Capturing his extended “star” for his penultimate real-time horror film (a not-so-subtle spike at the oversaturated reality television phenomenon?), ChromeSkull forces “The Girl” to get him more videotape at the store, communicating with her via soundbytes from his video cam as well as through text messages on his personal cell. You might say this is an inventive way to keep true to the hushed essence of past film slashers yet still get into their debauched minds. As ChromeSkull taunts “The Girl” before she tips off the store clerk (Lucas Till, recruited from Robert Hall’s Lightning Bug), a pair of bumbling college idiots become part of the insanity figuring into Laid to Rest’s moist culmination.
We’ll save the splatterific kill scenes to your imagination until you’ve seen the film, but let’s just say Robert Hall had everything from The Evil Dead to Dead Alive to crime scene photos in mind as ChromeSkull has his way with the trapped group. Never mind the sicko fate of our killer… At this point, ChromeSkull has pinned “The Girl” in a cooler with the severed head of one of the victims and has her play a tape which finally gives her clue to her identity, the catalyst leading to the punchy final frames.
What’s particularly good about Laid to Rest is how Bobbie Sue Luther shows moxy in the film’s finale in what should be a natural reaction to someone’s who has been through everything she has. Additionally, ChromeSkull bears an innate fear face for a generation trying quite hard to find its own Voorhees or Myers and generally falling on its ass in doing so. Instead of kick starting what’s been done in the past, Luther and Hall use their own minds and resources to tell a pretty nervy tale woven in the tradition of eighties cut ‘em ups, yet there’s very little pretention here. Laid to Rest takes itself seriously with almost no humor and very little easing of the trigger. It’s a bloody mess, which Hall meticulously researched to make his screen kills as visually impactful as possible.
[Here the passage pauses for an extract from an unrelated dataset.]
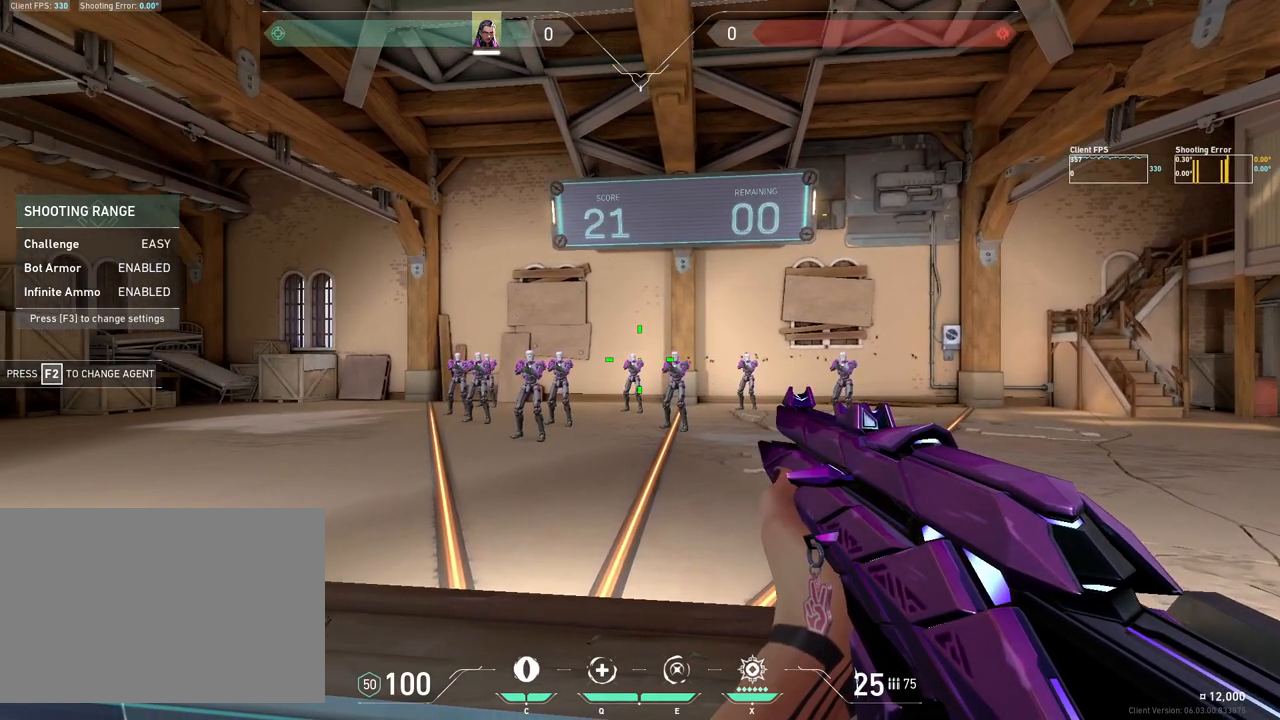
{"keys": [], "mouse": [], "events": []}
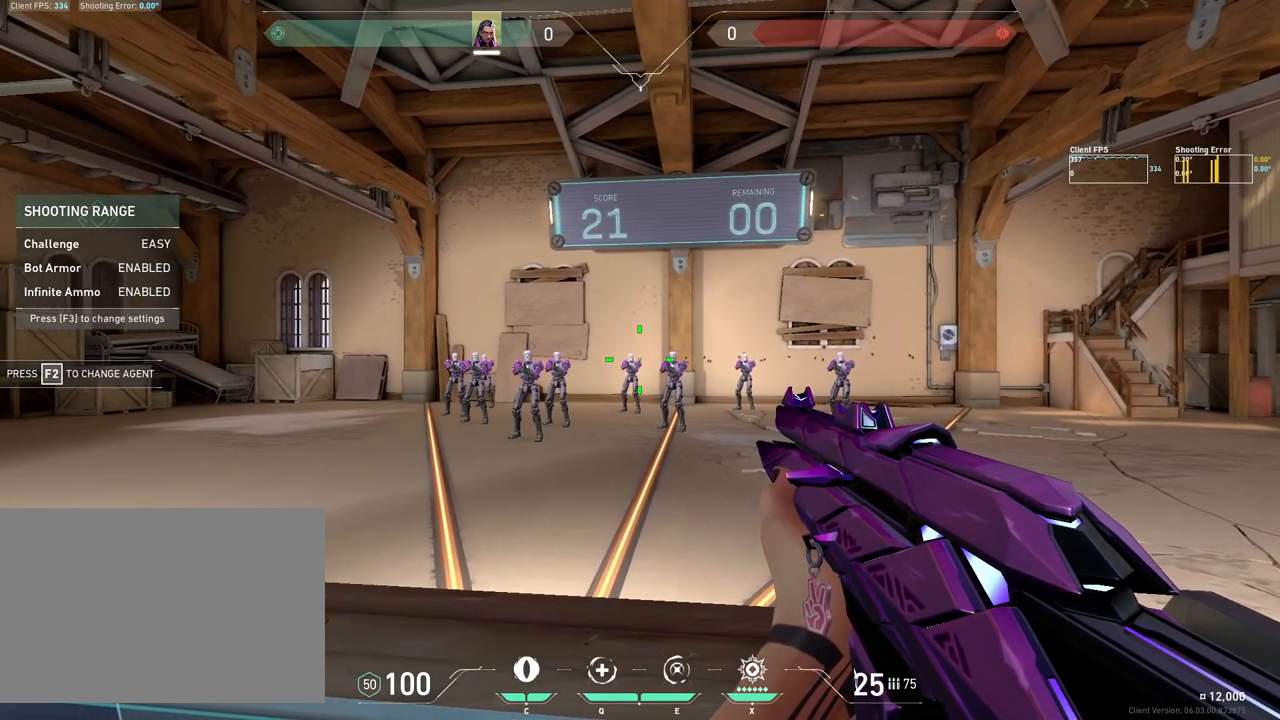
{"keys": [], "mouse": ["left"], "events": [[500, "mouse_left", "down"]]}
No split-second clean cuts here; ChromeSkull takes sick pleasure in what he’s doing and the gorier, the better for him.
Certainly fans of this style of horror are going to drop right into this film’s palm because Laid to Rest demands them to. Whether or not ChromeSkull goes on to become a cult legend of horror, let’s hope there’s no sequel planned. As much care as Hall and Luther put into this film, the ending seems appropriately finished and to drag it out even further would rob Laid to Rest of its impact.